About this exercise =>
In the data below, replace "Cummins" with "Caterpillar" and keep every other line unchanged. Give back only the text lines and leave out the pictures.

(Saved data entries)
= = = =
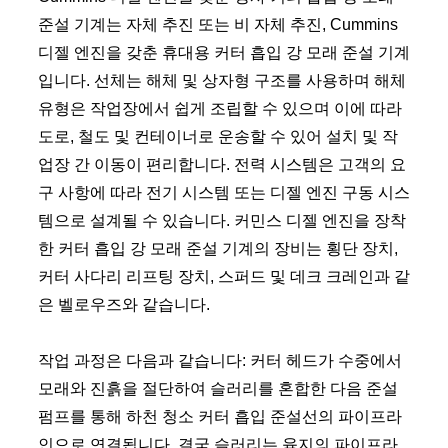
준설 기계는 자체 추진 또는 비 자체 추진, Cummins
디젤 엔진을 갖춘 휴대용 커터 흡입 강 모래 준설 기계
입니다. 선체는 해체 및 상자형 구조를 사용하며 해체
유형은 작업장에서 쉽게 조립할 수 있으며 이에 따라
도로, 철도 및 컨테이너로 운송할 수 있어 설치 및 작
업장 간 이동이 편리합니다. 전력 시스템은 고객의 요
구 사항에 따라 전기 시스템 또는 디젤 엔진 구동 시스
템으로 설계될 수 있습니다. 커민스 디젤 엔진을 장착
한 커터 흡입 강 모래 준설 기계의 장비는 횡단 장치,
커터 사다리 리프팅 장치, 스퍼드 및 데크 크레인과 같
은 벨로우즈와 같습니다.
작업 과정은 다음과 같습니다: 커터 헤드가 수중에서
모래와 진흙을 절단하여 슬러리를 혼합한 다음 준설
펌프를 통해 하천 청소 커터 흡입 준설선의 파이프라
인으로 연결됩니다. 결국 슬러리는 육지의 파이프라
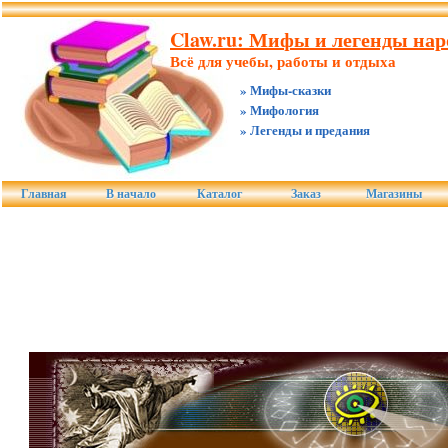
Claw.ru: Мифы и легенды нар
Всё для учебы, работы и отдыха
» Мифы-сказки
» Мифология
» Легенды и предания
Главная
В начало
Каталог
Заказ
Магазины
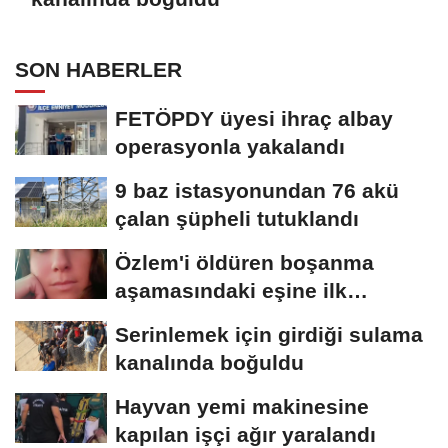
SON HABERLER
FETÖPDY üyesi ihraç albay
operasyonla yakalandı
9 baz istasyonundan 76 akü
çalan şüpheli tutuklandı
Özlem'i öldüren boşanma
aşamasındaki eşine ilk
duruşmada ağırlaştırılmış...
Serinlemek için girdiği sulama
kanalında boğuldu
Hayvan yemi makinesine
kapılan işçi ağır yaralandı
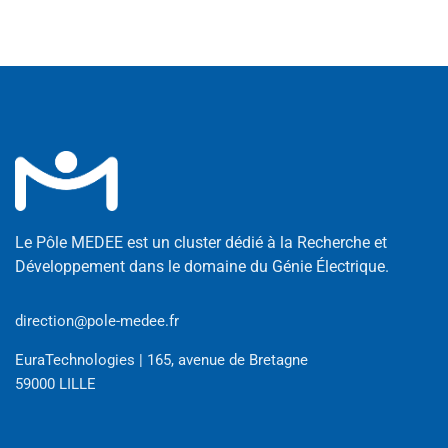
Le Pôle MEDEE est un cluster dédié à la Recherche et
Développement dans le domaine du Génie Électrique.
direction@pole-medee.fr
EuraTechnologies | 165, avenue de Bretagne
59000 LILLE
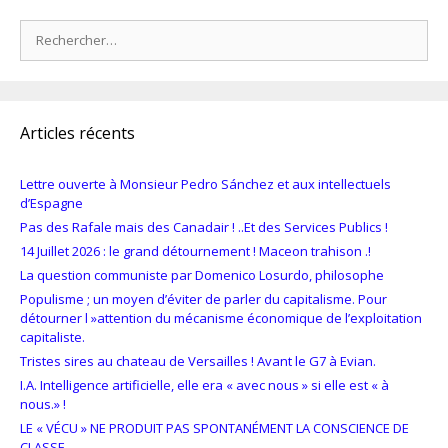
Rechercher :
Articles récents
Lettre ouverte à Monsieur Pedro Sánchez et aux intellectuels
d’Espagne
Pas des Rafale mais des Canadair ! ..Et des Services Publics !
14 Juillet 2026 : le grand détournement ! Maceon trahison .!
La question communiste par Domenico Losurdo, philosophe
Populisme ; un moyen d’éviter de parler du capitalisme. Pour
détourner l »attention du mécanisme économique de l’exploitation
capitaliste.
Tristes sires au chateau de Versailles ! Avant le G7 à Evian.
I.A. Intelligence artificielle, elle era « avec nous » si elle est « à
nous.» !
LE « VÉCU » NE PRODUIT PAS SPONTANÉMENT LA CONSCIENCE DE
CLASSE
= = = =
Exercise answer =>
준설 기계는 자체 추진 또는 비 자체 추진, Caterpillar
디젤 엔진을 갖춘 휴대용 커터 흡입 강 모래 준설 기계
입니다. 선체는 해체 및 상자형 구조를 사용하며 해체
유형은 작업장에서 쉽게 조립할 수 있으며 이에 따라
도로, 철도 및 컨테이너로 운송할 수 있어 설치 및 작
업장 간 이동이 편리합니다. 전력 시스템은 고객의 요
구 사항에 따라 전기 시스템 또는 디젤 엔진 구동 시스
템으로 설계될 수 있습니다. 커민스 디젤 엔진을 장착
한 커터 흡입 강 모래 준설 기계의 장비는 횡단 장치,
커터 사다리 리프팅 장치, 스퍼드 및 데크 크레인과 같
은 벨로우즈와 같습니다.
작업 과정은 다음과 같습니다: 커터 헤드가 수중에서
모래와 진흙을 절단하여 슬러리를 혼합한 다음 준설
펌프를 통해 하천 청소 커터 흡입 준설선의 파이프라
인으로 연결됩니다. 결국 슬러리는 육지의 파이프라
Claw.ru: Мифы и легенды нар
Всё для учебы, работы и отдыха
» Мифы-сказки
» Мифология
» Легенды и предания
Главная
В начало
Каталог
Заказ
Магазины
SON HABERLER
FETÖPDY üyesi ihraç albay
operasyonla yakalandı
9 baz istasyonundan 76 akü
çalan şüpheli tutuklandı
Özlem'i öldüren boşanma
aşamasındaki eşine ilk
duruşmada ağırlaştırılmış...
Serinlemek için girdiği sulama
kanalında boğuldu
Hayvan yemi makinesine
kapılan işçi ağır yaralandı
Le Pôle MEDEE est un cluster dédié à la Recherche et
Développement dans le domaine du Génie Électrique.
direction@pole-medee.fr
EuraTechnologies | 165, avenue de Bretagne
59000 LILLE
Rechercher :
Articles récents
Lettre ouverte à Monsieur Pedro Sánchez et aux intellectuels
d’Espagne
Pas des Rafale mais des Canadair ! ..Et des Services Publics !
14 Juillet 2026 : le grand détournement ! Maceon trahison .!
La question communiste par Domenico Losurdo, philosophe
Populisme ; un moyen d’éviter de parler du capitalisme. Pour
détourner l »attention du mécanisme économique de l’exploitation
capitaliste.
Tristes sires au chateau de Versailles ! Avant le G7 à Evian.
I.A. Intelligence artificielle, elle era « avec nous » si elle est « à
nous.» !
LE « VÉCU » NE PRODUIT PAS SPONTANÉMENT LA CONSCIENCE DE
CLASSE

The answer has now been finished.